World's richest man and his caddy.
Stoutly middle-aged and independently wealthy David Brooks thinks that "oldsters" and "geezers" should volunteer to make life more plentiful for their children and grandchildren. What’s not to like? For starters, his prescription that they give up claims to a better and healthier retirement in order to pay for it (so as to ease the tax burden on the wealthy and their corporations).

The already retired have paid Social Security and Medicare taxes their whole lives, on top of state and federal income taxes, and probably contributed to a private pension (assuming they were lucky and that pension wasn’t gutted by a "strategic" corporate bankruptcy). They’ve also seen house prices and the value of savings and 401(k) plans dwindle, while out-of-pocket costs escalate. Which makes Mr. Brooks’ prescription the equivalent of asking that they pay twice and get little or nothing in return.

### Activities
1: According to the commentary on David Brooks and retirees, which taxes have the already retired paid their whole lives?
2: Continue the commentary on David Brooks and retirees from where it stops.

Saved data entries
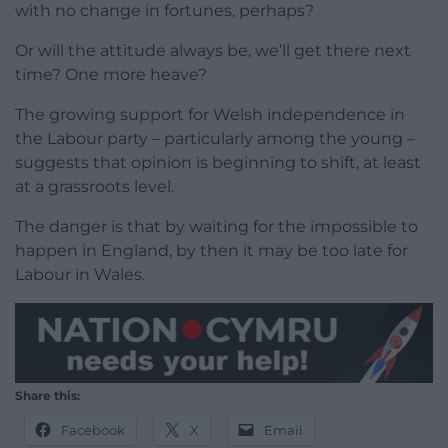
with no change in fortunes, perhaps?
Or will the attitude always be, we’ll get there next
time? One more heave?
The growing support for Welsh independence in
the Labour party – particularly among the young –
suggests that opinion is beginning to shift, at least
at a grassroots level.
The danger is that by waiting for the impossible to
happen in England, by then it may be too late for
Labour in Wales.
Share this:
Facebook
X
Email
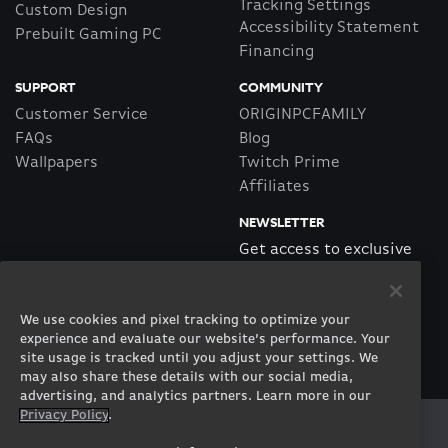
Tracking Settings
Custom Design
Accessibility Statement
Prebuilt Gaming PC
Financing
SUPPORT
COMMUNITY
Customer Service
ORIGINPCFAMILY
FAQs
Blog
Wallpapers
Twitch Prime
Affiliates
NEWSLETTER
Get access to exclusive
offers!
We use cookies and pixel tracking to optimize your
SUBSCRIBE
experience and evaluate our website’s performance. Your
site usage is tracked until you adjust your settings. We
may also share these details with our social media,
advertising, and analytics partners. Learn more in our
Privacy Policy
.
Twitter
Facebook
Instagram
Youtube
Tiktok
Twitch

==

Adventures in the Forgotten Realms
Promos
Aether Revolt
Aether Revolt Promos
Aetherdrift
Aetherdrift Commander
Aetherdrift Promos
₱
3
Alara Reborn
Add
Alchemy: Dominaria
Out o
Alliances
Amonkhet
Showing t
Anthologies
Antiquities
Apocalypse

==

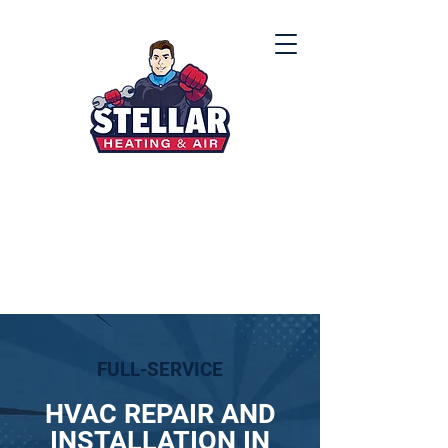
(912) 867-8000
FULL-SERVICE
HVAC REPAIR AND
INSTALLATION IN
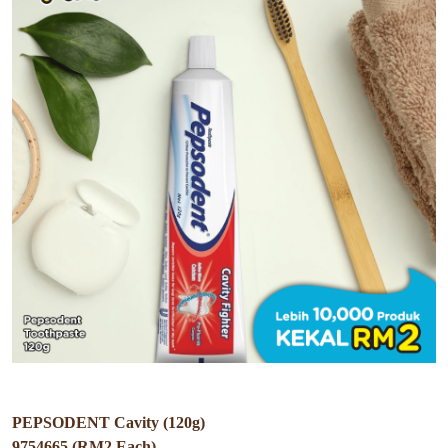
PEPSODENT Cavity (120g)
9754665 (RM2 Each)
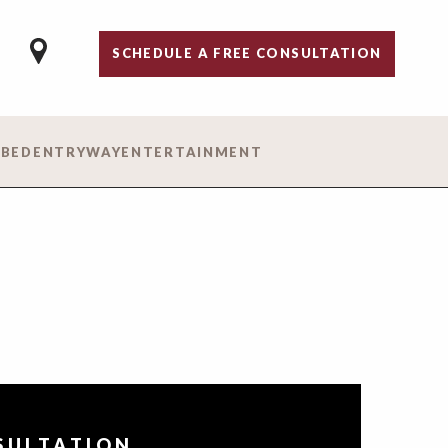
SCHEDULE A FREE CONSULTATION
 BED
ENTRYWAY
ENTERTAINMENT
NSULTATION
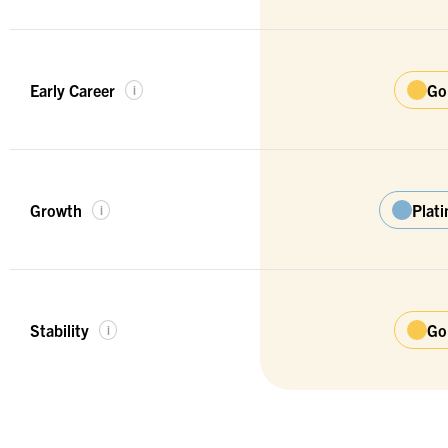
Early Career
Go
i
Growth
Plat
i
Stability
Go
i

### Outputs in order
1: They have paid Social Security and Medicare taxes, on top of state and federal income taxes.

2:
The billionaires who back him, his party and his employer’s media competitors wouldn’t think of giving up a bargain they’d paid for in order to feel good about it, let alone to help someone else. But none of that reality schtick for Mr. Brooks. He is comfortable selling his patent medicine, in part, because he knows his advice won’t be acted upon. Its purpose is to enliven the GOP base and to help pit the elderly and the young against each other.

Bobo wraps his argument with references to Shakespeare and the jargon of "developmental psychology" and by quoting Sigmund Freud on the claimed inability to teach old dogs (and humans) new tricks. He sets his straw men alight by claiming that "new knowledge" tells us not all geezers yell at their neighbors to get off their damn lawn. They can, in fact, learn and lead, and they ought to lead the effort to sacrifice their own hard-earned interests, accumulated in a vastly different political world, in order to give their children a leg up.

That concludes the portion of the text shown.